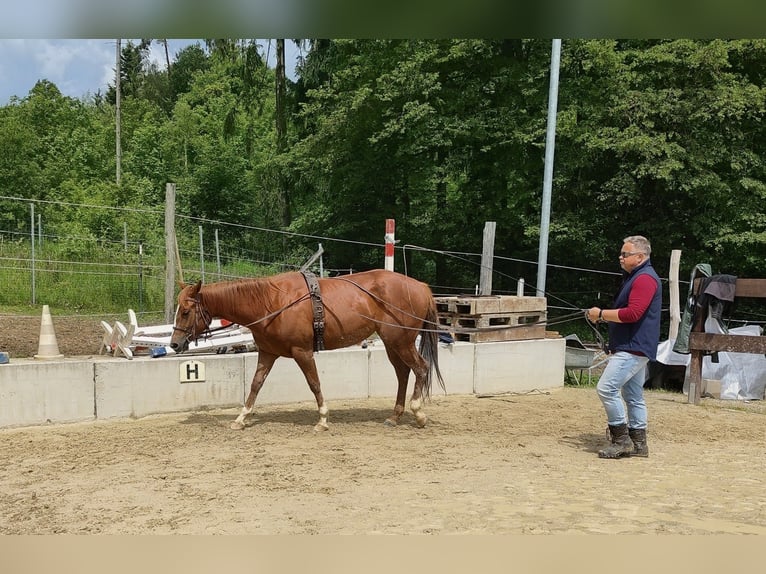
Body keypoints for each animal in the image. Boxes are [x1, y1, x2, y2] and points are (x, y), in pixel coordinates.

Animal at [170, 269, 445, 431]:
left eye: (186, 311)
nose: (174, 344)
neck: (271, 302)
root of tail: (420, 286)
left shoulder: (302, 352)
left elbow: (314, 383)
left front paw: (322, 419)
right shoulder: (267, 353)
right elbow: (256, 384)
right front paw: (241, 417)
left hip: (402, 342)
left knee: (420, 369)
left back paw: (418, 413)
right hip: (393, 343)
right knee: (403, 373)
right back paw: (395, 415)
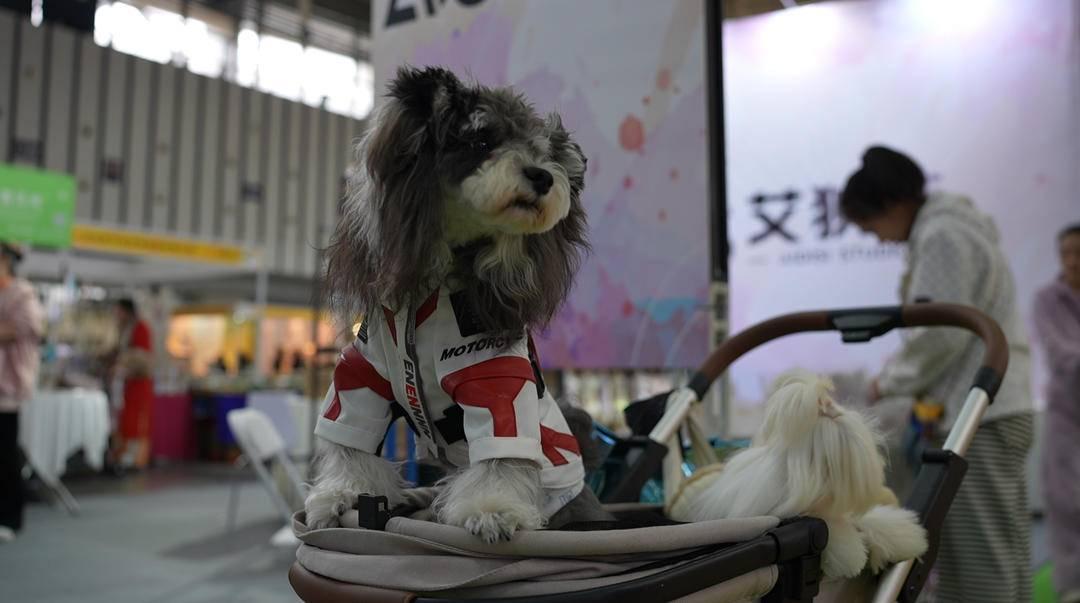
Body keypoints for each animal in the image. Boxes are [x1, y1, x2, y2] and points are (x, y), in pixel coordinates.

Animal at [304, 66, 609, 543]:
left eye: (543, 152)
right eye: (481, 141)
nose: (544, 176)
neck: (432, 286)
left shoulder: (494, 380)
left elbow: (502, 455)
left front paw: (493, 509)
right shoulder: (362, 377)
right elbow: (351, 442)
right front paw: (340, 495)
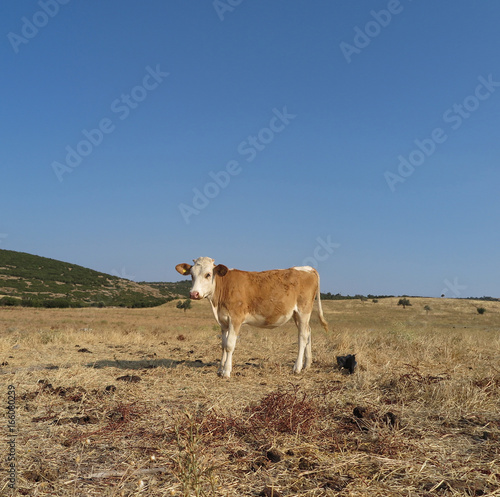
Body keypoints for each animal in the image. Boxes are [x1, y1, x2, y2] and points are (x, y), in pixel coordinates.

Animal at [176, 258, 328, 378]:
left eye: (208, 274)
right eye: (191, 275)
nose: (194, 293)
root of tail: (307, 268)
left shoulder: (235, 319)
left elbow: (230, 345)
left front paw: (226, 371)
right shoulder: (223, 321)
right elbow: (223, 345)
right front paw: (220, 369)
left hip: (303, 310)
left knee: (302, 336)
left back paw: (297, 368)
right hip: (297, 314)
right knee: (308, 332)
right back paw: (307, 364)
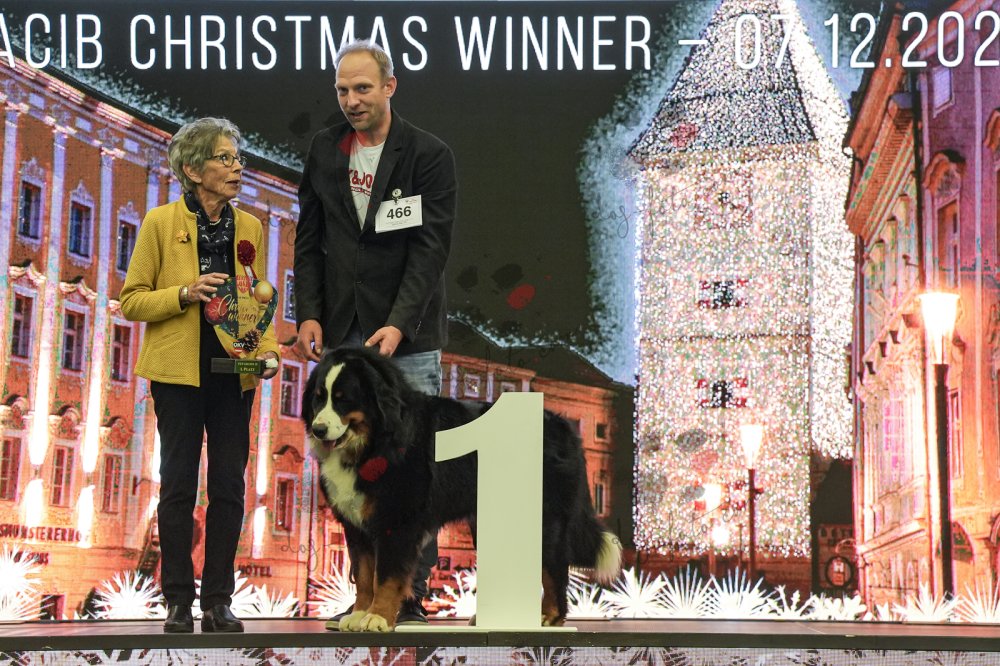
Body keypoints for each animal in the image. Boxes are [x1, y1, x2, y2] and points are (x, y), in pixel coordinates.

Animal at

▸ **Activity**
In the records above, find the line with "right knee: (403, 373)" and the line with "left shoulder: (494, 380)"; please transcribe exactly those two lines and all lines between them, omitting any picture.

▸ **Solution to this exercise**
right knee: (403, 373)
right back paw: (395, 415)
Body keypoints for each animal in the image. Boxes are [x1, y1, x2, y2] and points are (x, y), in pixel coordinates.

Animal at [304, 66, 609, 543]:
left eye: (543, 152)
right eye: (481, 141)
nose: (544, 176)
neck: (432, 286)
left shoulder: (494, 380)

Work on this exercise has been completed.